Powell glanced between them, back and forth. She wore an impeccably tailored black suit, lavender blouse, a simple gold chain around her slender neck. Her nails, which she had wisely cut short – a necessity for fieldwork – were highly polished, the color of her blouse. She and Michael were the same height.

“Do we have a suspect in custody I don’t know about?” Powell asked.

As a rule, any number of officials could be summoned to the scene of a homicide – Squad Commander, Chief of Detectives, Crime Scene Unit, Medical Examiner. Representatives of the district attorney’s office were routinely called only when the suspect was detained or arrested at the scene. There were, however, many exceptions to this.

“No,” Tommy said. “I just can’t resist a woman in a suit.”

“Where’s Paul?”

She was asking about Paul Calderon, the originally assigned ADA. “Paul needed some personal time,” Tommy said. “So lucky you. You got me.”

“A girl could do worse.”

“I have two exes who would disagree.”

Powell smiled, glanced at Michael. “And the Stone Man himself,” she said. “Been a while.”

She and Michael shook hands. They had not seen each other in nearly a year. It happened that way sometimes. “How have you been?” Michael asked.

“Better days.” Powell gestured over her shoulder, at the crime scene. “Some fuckery this, eh?”

“Bad?” Tommy asked.

“Bad.”

“What happened?”

Powell teased her short hair. It was perfect to begin with, but Desiree Powell was nothing if not fussy about her appearance. Michael had not once seen her in jeans and running shoes. “We don’t know too much yet. But it looks like he was tortured. Burned.”

Burned?”

Powell nodded. “This is not the worst of it either.”

Worse than tortured, burned, and murdered, Michael thought. What the hell happened up there? More importantly, why?

“Was it a robbery?” Tommy asked.

Powell shrugged. “Too early to say. Place was not ransacked. There was money in his wallet. Only one drawer in the file cabinet was open. It wasn’t pried.”

Michael felt his heart skip a beat. The fact that a file drawer was open didn’t mean anything. Yet.

“Who called it in?” Tommy asked.

“The son. He stopped by on his way home from work. He’s a night man on the MTA. When he could not reach his father on the phone, he became concerned.”
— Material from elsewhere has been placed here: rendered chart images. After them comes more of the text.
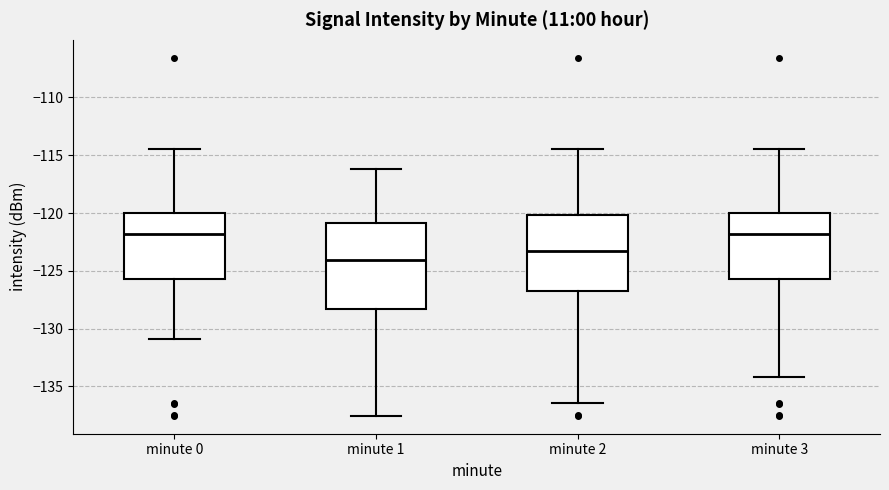

Where does the median line of the box for minute 1 sit on the y-axis? The values are not printed on the chart, so give them approximately, as read against the axis.

-124.0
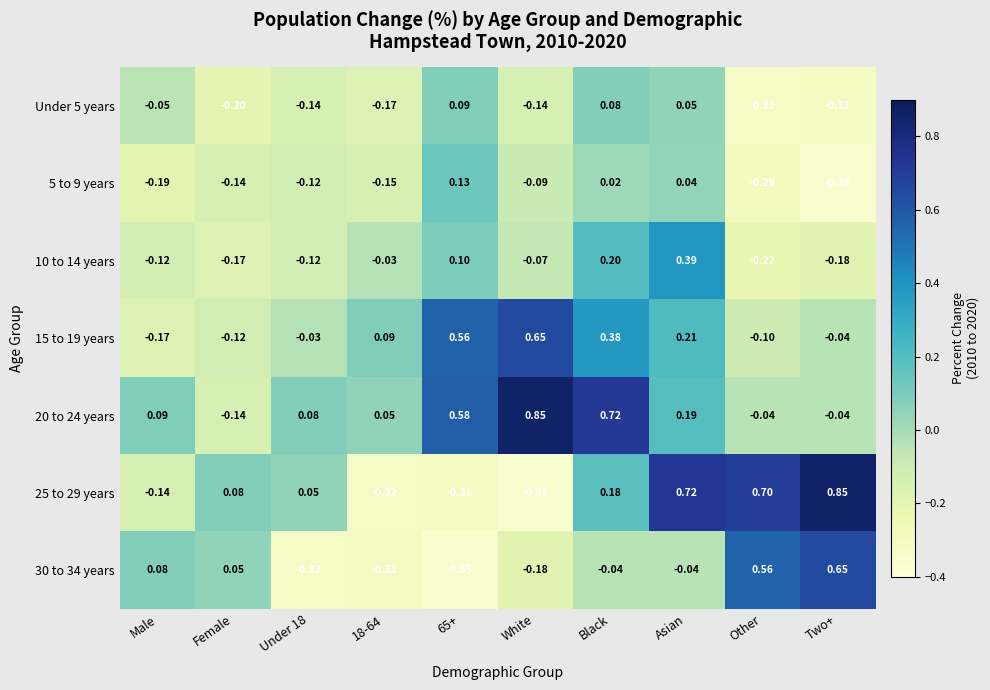

At which label does 25 to 29 years first exceed 0?

Female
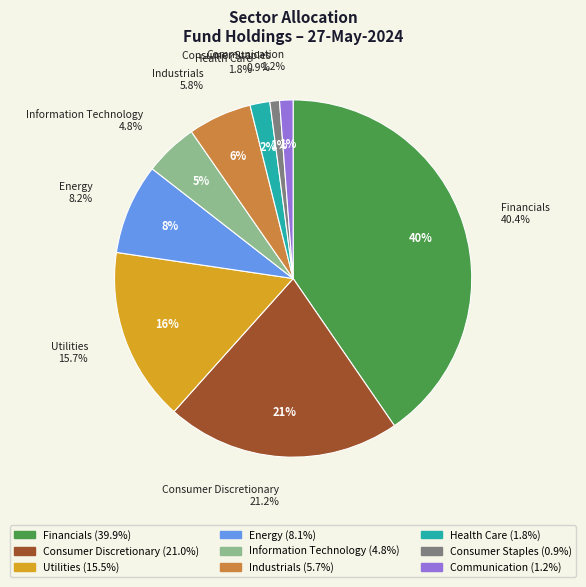

To the nearest percent, what portion does Health Care represent?

2%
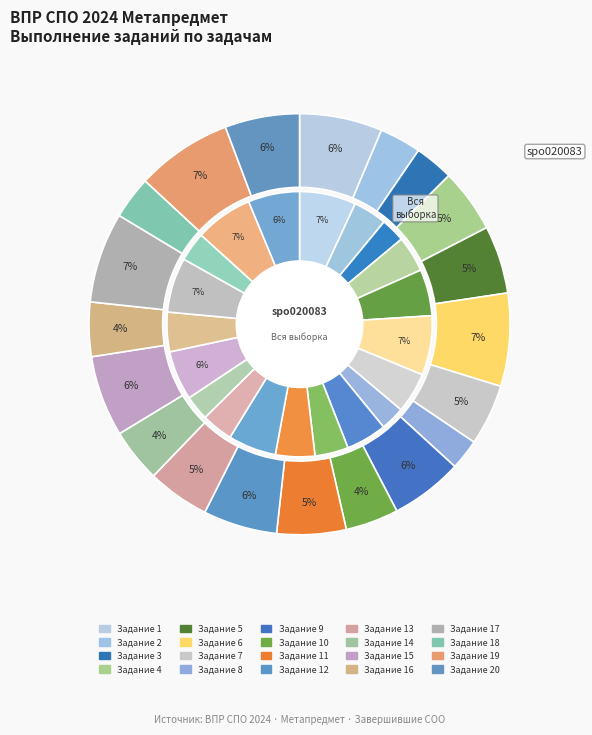

Is it true that 18 is 16% of the pie?

False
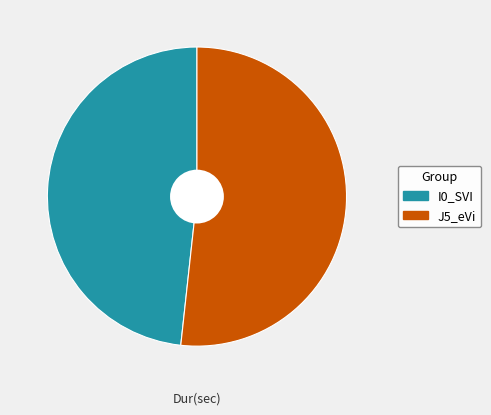

How many segments does this pie chart have?

2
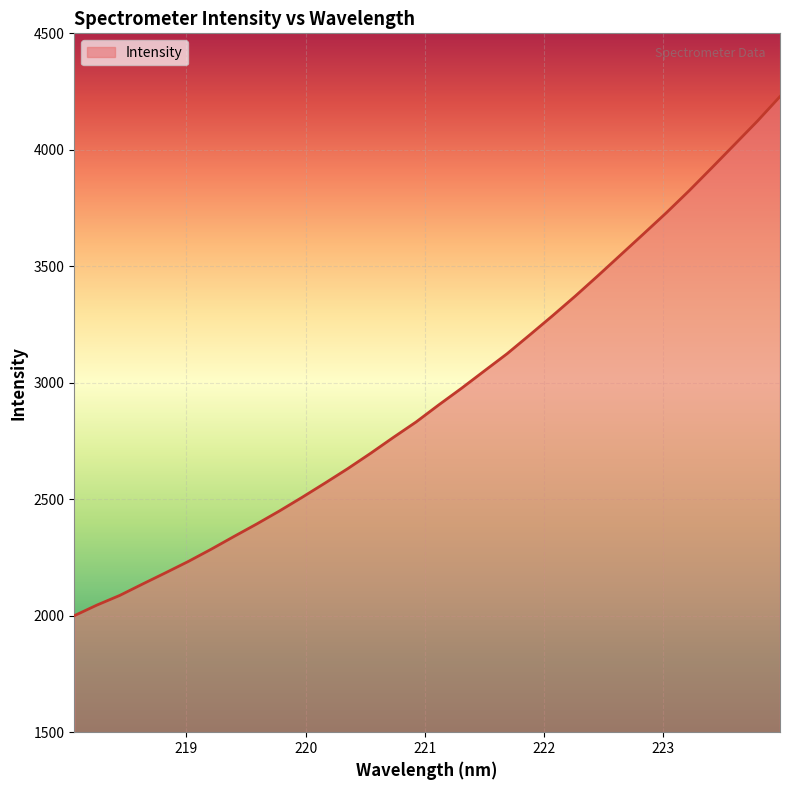

What is the difference between the maximum and minimum values?

2228.6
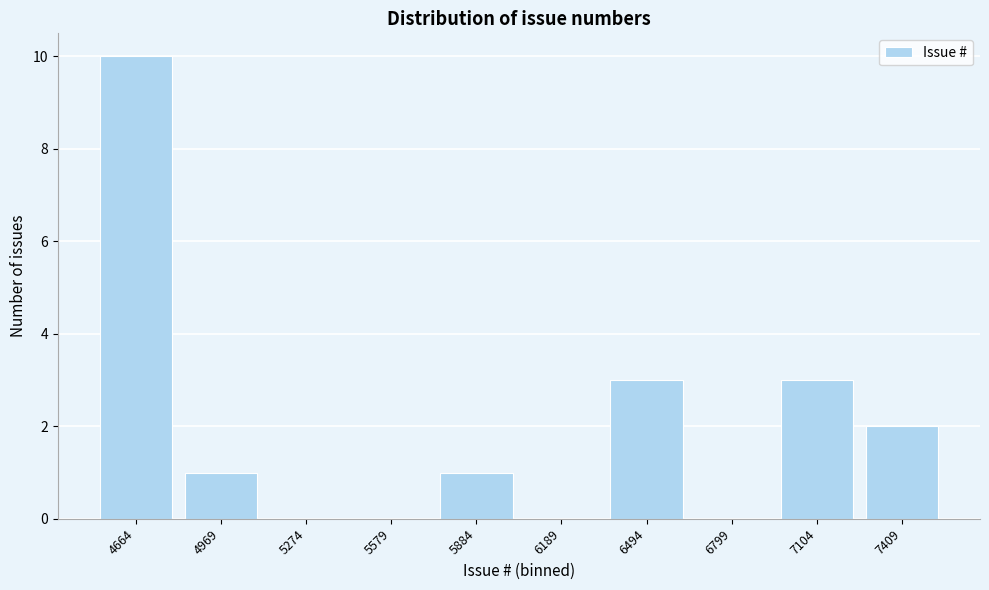

Reading right to left, what are all the values shown in this chart?

7409=2	7104=3	6799=0	6494=3	6189=0	5884=1	5579=0	5274=0	4969=1	4664=10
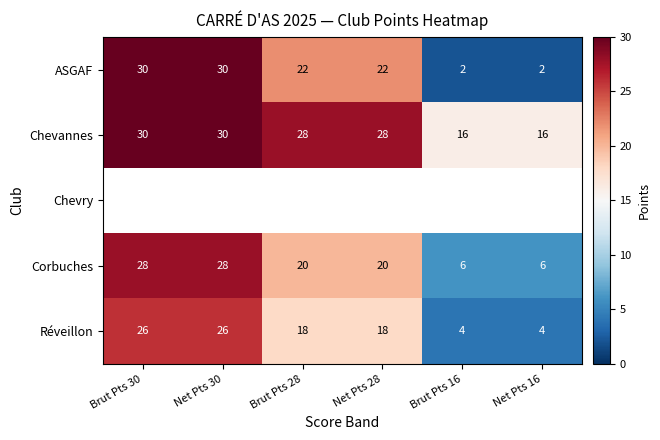

What is the approximate value of ASGAF at Net Pts 30, to the nearest 5?

30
“Are we looking at the son?” Tommy asked.

Powell shook her head. “Not now. Viktor Harkov had some shady dealings, though, I believe. He knew some bad people, did some bad business. Some times these t’ings come back to haunt you, ya no see it?”

Michael had forgotten how Powell sometimes slipped into her Rastafarian jargon. He had seen the woman on the stand many times, and when the proceedings called for it, Powell could speak like a professor of linguistics. On the street though, she sometimes spoke in her patois. Desiree Powell could work a group, big or small.